━━━ Page excerpt ━━━
Naysayers resist this truth, but the facts point to Medicaid reductions in Louisiana as a consequence of beneficial policy for all concerned.
The article accurately notes that this is part of a trend prior to Republican Pres. Donald Trump assuming office last Jan. 20, but neglects to provide crucial context. The Wuhan coronavirus pandemic provided the excuse for Washington Democrats essentially to suspend eligibility checks for those already enrolled, and nationwide rolls exploded in size including in Louisiana. Eventually, the unwinding of that started and that process mostly was completed in 2024, but with the state’s dragged out further by Democrat former Gov. John Bel Edwards’ stonewalling. As well, the noticeably better economic situation nationally under Trump also contributed to shrinking rolls, encouraging people to switch to other sources of insurance.
Besides larger overall trends, more specifically GOP Gov. Jeff Landry pointed out that job creation in the state had picked up part of the slack. While the article does point out that the state had only 13,000 more jobs at the end of last year than the previous so that could not take up all of the slack, it neglects to mention that more employers under better conditions could be offering health insurance, the top income tier of Medicaid expansion (from where the lion’s share of any reduction likely should emanate) also is eligible for subsidized health exchange insurance and could have switched, and the improved economy and personal situations could prompt others to switch from government to employer insurance.
This carelessness points out the canard running throughout the piece that rendered it largely uninformative: that necessarily a large chunk of those who dropped out don’t have some other kind of insurance. Never explicitly said, nevertheless it promoted this through the attention given to pronouncements of proponents of that view and an uncritical acceptance of it.
━━━ Given material ━━━
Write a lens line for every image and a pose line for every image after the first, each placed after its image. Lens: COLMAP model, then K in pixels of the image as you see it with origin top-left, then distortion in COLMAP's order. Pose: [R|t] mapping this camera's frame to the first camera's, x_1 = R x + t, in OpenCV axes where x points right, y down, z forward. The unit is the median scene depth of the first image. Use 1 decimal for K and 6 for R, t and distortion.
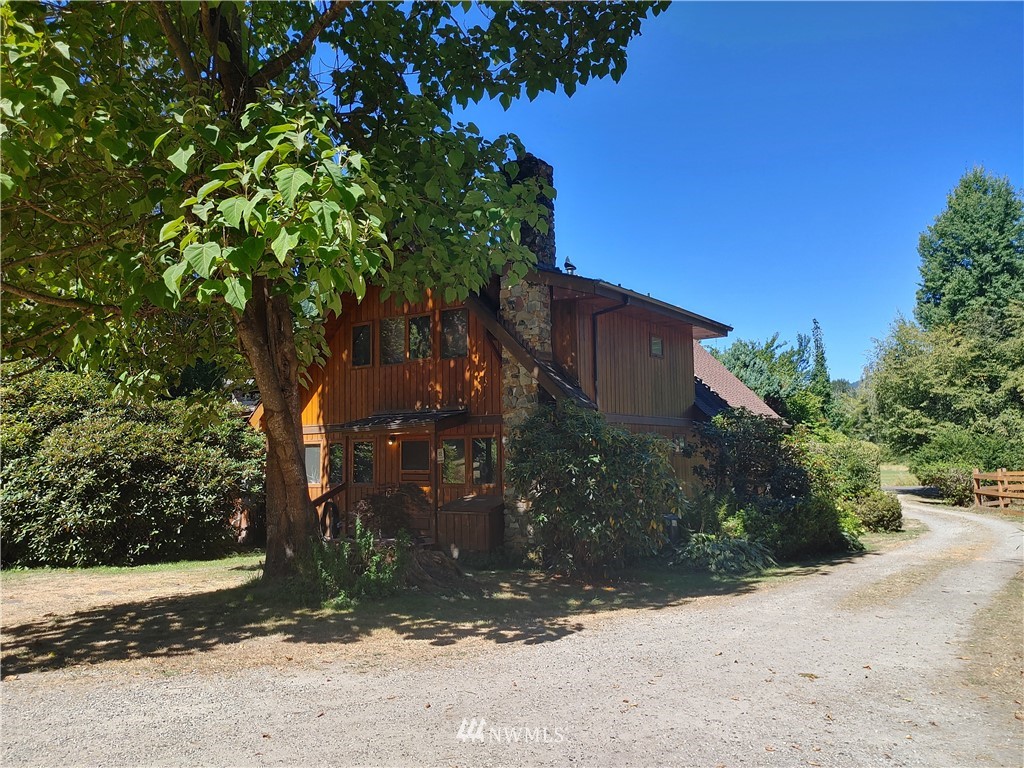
lens RADIAL K [[800.0, 0, 512.0], [0, 800.0, 384.0], [0, 0, 1]] dist [0.015212, 0.002837]
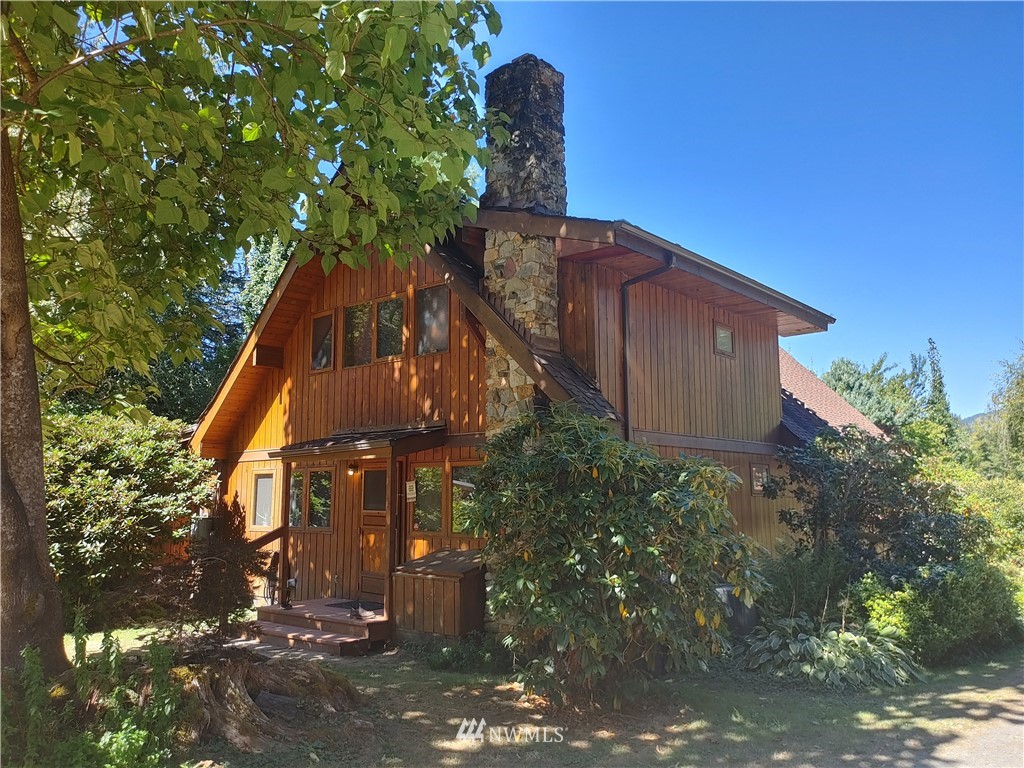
━━━
[Work to complete]
- a) In the commentary on Louisiana's Medicaid reductions, how many more jobs did the state have at the end of last year than the year before?
- b) Carry on the commentary on Louisiana's Medicaid reductions from its final sentence.

[Activity answers]
- a) 13,000 more jobs.

- b)
As a result of this incuriousness, important contextual information didn’t come to light. It did explicate the new determination process more willing to verify information, bringing it more in line with more heavily-vetted benefits programs, which appears to have precipitated a good portion of the drop off. In other words, the improved process is finding people who should not have qualified to be on the rolls in the first place.
Even a complainer like Democrat state Sen. Regina Barrow admitted this, saying that eligible people that she knew of who dropped off because of inattentiveness were restored quickly once they submitted their information. In fact, the Louisiana Department of Health in recent years has bent over backwards to ensure that existing clients get in their recertifications (as my family experienced first-hand up to this year) in timely fashion to not lose coverage. (However, LDH only belatedly has begun checking on those who don’t use services – which the state still pays for their enrollment – which could indicate an ineligible enrollee).
That wasn’t always the case. Under Edwards, until pandemic disenrollment started at the tail end of his terms, LDH asked for next to no information for recertification and made little effort to verify it. Simply, it’s almost certain that the bulk of the enrollment drop came as a consequence of ineligible recipients being caught out.
And it’s likely that most who did maintained some kind of insurance afterwards. Either they moved into the exchanges or they picked up insurance from their employers (indeed, when expansion came along somewhere between 35 and 47 percent dropped private insurance to have taxpayers pick up the tab).
However, some portion may have lower resources so they won’t have any health insurance, pushing them into the uncompensated care system based on emergency room visits. The piece notes this could increase those costs to taxpayers, but that is unlikely. Expansion backers ran this same argument a decade ago, but after its implementation in the state the surge of new clients caused wait times to see a doctor spike much higher despite an initial increase in new providers (which, year later, still saw limitations on providers and acceptance of new Medicaid patients delaying care), prompting many to continue using more expensive ERs that ate into the “savings” expansion was supposed to bring. Thus, additional costs from this segment won’t be too much off the current baseline.
In short, the available evidence suggests that most of those disenrolled won’t go without health insurance; indeed, the incentives are such that many will take more personal responsibility in doing the things necessary to have insurance. The money that taxpayers will save from this rearrangement should be more than enough for the fewer that will end in uncompensated care. Regrettably, the article doesn’t convey this conclusion, if not tries to convey the opposite.